## REQUEST
Please copy every line of the data below character for character, keeping each line break where it falls.

Stored data entries

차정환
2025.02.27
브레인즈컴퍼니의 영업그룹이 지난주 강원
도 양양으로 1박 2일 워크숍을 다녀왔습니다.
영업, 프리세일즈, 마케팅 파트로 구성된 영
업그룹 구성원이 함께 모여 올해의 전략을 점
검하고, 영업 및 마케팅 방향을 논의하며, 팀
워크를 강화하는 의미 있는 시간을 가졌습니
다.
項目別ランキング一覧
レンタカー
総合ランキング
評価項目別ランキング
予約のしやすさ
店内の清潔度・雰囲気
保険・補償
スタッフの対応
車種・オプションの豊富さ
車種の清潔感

## SOLUTION TO THIS TASK
차정환
2025.02.27
브레인즈컴퍼니의 영업그룹이 지난주 강원
도 양양으로 1박 2일 워크숍을 다녀왔습니다.
영업, 프리세일즈, 마케팅 파트로 구성된 영
업그룹 구성원이 함께 모여 올해의 전략을 점
검하고, 영업 및 마케팅 방향을 논의하며, 팀
워크를 강화하는 의미 있는 시간을 가졌습니
다.
項目別ランキング一覧
レンタカー
総合ランキング
評価項目別ランキング
予約のしやすさ
店内の清潔度・雰囲気
保険・補償
スタッフの対応
車種・オプションの豊富さ
車種の清潔感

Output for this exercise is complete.